The June Daring Baker's challenge was hosted by Jasmine of Confessions of a Cardamom Addict and Annemarie of Ambrosia and Nectar. They chose a Traditional (UK) Bakewell Tart...er...pudding that was inspired by a rich baking history dating back to the 1800's in England.
Despite several minor roadblocks - the scale didn't work, so I had to estimate dry ingredients; the shortcrust pastry, which I should have made in the food processor, wasn't as thoroughly blended as it could have been; I had to use tools in the garage to get the jar of peach conserves open - this tart/pudding turned out just fine.
It has three parts: a shortcrust, a jam filling and a frangipane topping. We were allowed to use purchased jam, which is good because I don't make my own preserves. I wish I'd had some of my mother's Oregon grape jam, but my supply was gone, so I used Frog Hollow organic peach conserves instead. The conserves had some organic sugar but were basically just peaches - not too sweet. The frangipane is made with ground almonds, eggs, a little flour, butter and powdered sugar and turns out kind of curdy.

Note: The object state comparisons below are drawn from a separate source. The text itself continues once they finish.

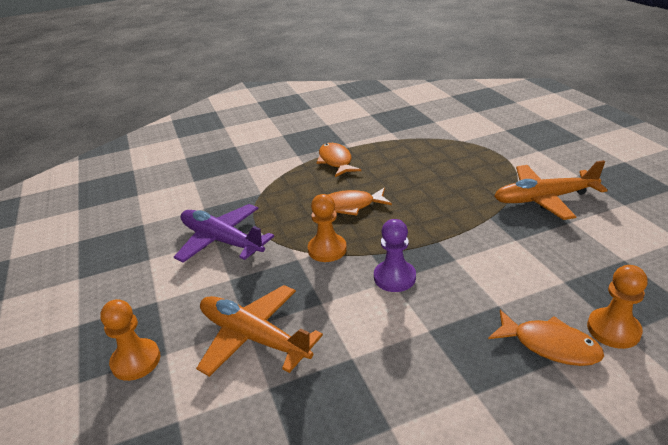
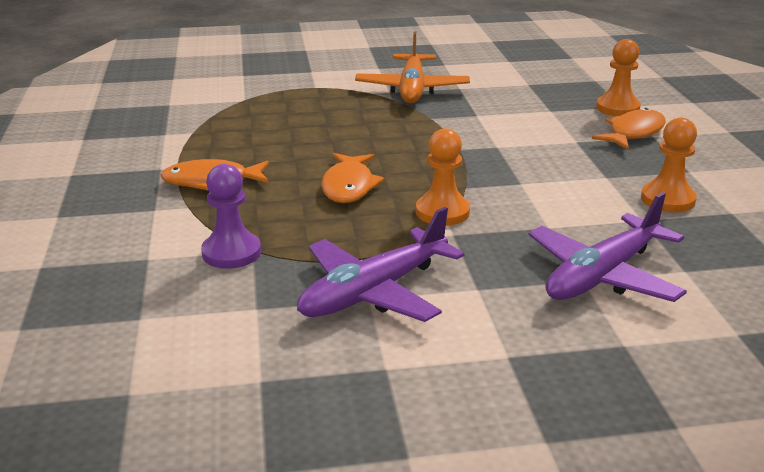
camera: 80 degrees left, 5 degrees down
(136, 361) = (637, 371): orange pawn -> orange pawn (667, 199)
(254, 337) = (603, 275): orange plane -> purple plane
(394, 277) = (516, 180): purple pawn -> purple pawn (231, 253)

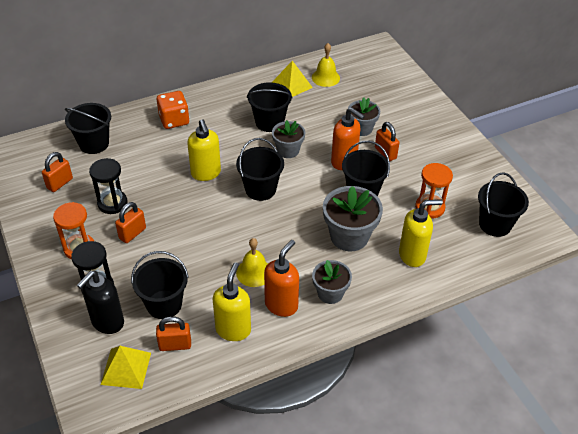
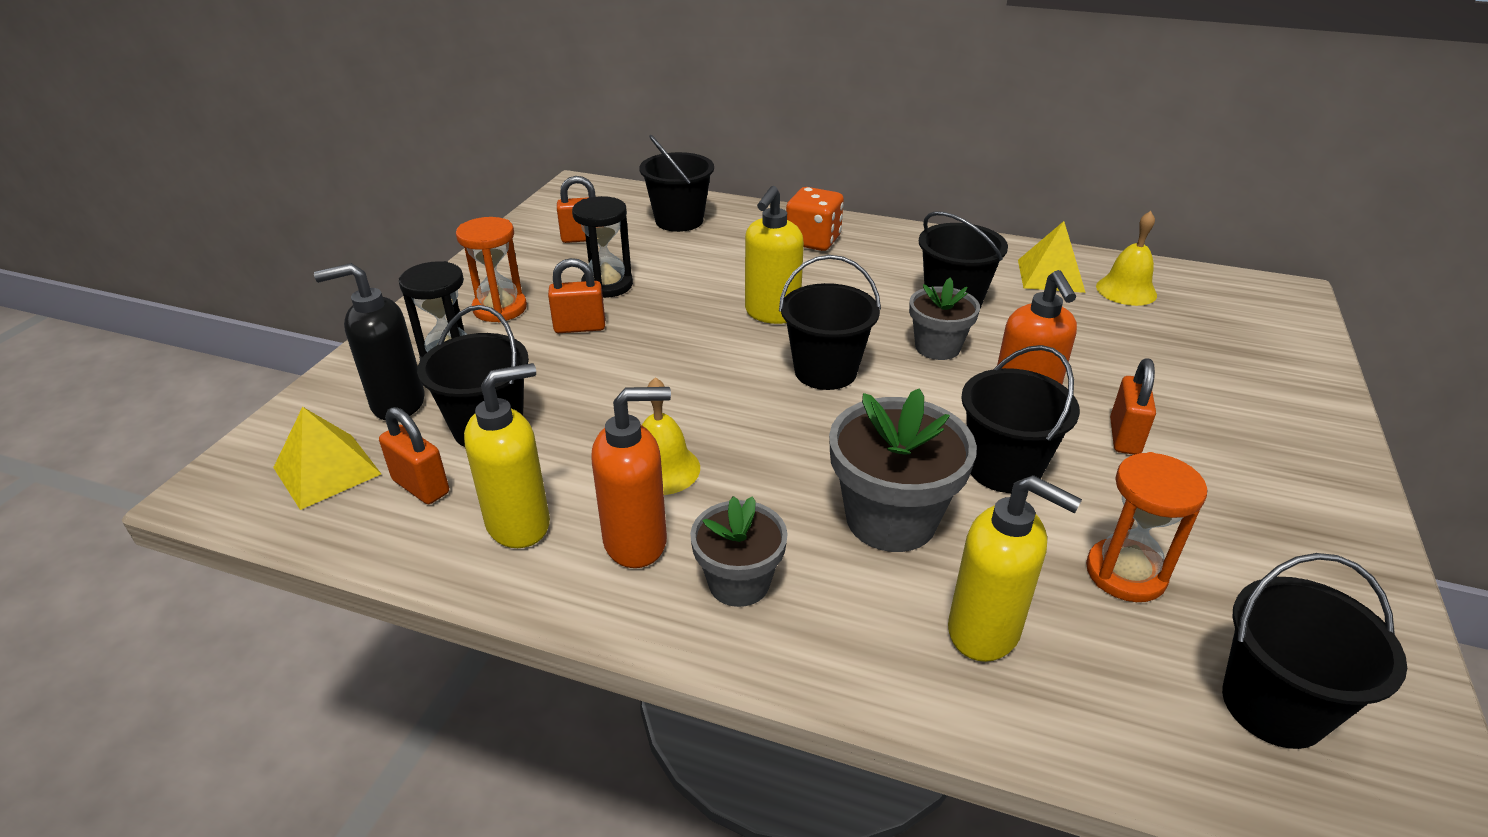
camera: 45 degrees right, 10 degrees down
(362, 128) = (1116, 381): grey flower pot -> none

The entire dessert was rich and buttery but not too sweet - good for me, because I'm not a big fan of really sweet desserts. With a few home-grown, freshly picked strawberries for garnish along with sliced almonds, this tart was a fun and different dessert.
Wednesday, June 10, 2009
What fun! This month's Daring Cook challenge was Chinese dumplings. I make dumplings (potstickers) periodically, but I decided this was my chance to try a version that sounded so good but took a little too much time for a routine dinner.
I made Shanghai soup dumplings. These have the soup inside the dumpling, along with the regular filling. I made chicken broth by simmering chicken backs and necks in water, along with seasonings (green onions, ginger, garlic, soy). When the chicken was falling off the bone (2-3 hours), I strained the soup, returned it to the heat and boiled it until it reduced to about 3 cups. I added seasonings and gelatin, and, using a gravy separator to remove the fat, poured the mixture into a 9x13 glass baking dish, covered it and refrigerated it overnight. The next day I cut the chicken gelatin or aspic into small cubes and blended it with my ground pork/shrimp filling.
Since the challenging part of this challenge was making the dumpling wrappers, I followed the instructions for using the food processor - flour and warm water. Concrete! Not sure what I did wrong. So I switched to the Chinese mother method and hand-mixed the flour and warm water. Much better result. I let the dough sit for quite a while and then began the lengthy and somewhat arduous process of rolling out the little wrappers, filling them and pleating them.
Since the aspic would be melting when the dumplings were steamed, I pleated them into little purses rather than the traditional shape. I found it a little challenging to make sure all the seams were sealed tightly - didn't want to lose any of the broth to leaking. I had way more filling than dough but decided to use commercial wrappers for the leftover filling. NOTE: All pictures are dumplings made with the homemade dough!
I steamed the dumplings for about 10 minutes. Those that didn't leak (some dough stuck to other dumplings and tore) were great - a little burst of chicken-y hotness mingled with the pork/shrimp filling. And even without the soup, the potstickers were pretty tasty.
I also made some other little nibbles: naked shrimp/chive dumplings and ginger chicken and my friend Sarah provided a lovely platter of tomatoes, mango and avocado slices, sprinkled with seasonings. We had sriracha, red pepper flake sauce and mango citrus sauce for dipping. I liked the mango with the dumplings - a nice tangy contrast.
I had enough to freeze some uncooked dumplings for a dinner in the future. I would do this again, although having at least two days to pull it together is probably the best plan. I think I might also chill the soup before it becomes aspic to more thoroughly remove the fat. I got most of it with the gravy separator, but had to gently scrape some off the top of the aspic before I cut it up.
I doubt I will seek a new career as a dumpling maker, but this was a pretty good outcome for this challenge.
PS - After making and not loving the ricotta gnocchi last month, I had a chance to eat them in a real restaurant. We were in Portland, OR for a long weekend and stopped in at a venerable place that has been around for years and gotten excellent ratings. There they were: ricotta gnocchi, served with duck. I ordered, I ate and frankly, they were no more impressive than mine and still not something I was enthusiastic about. Maybe I'm just not a gnocchi person.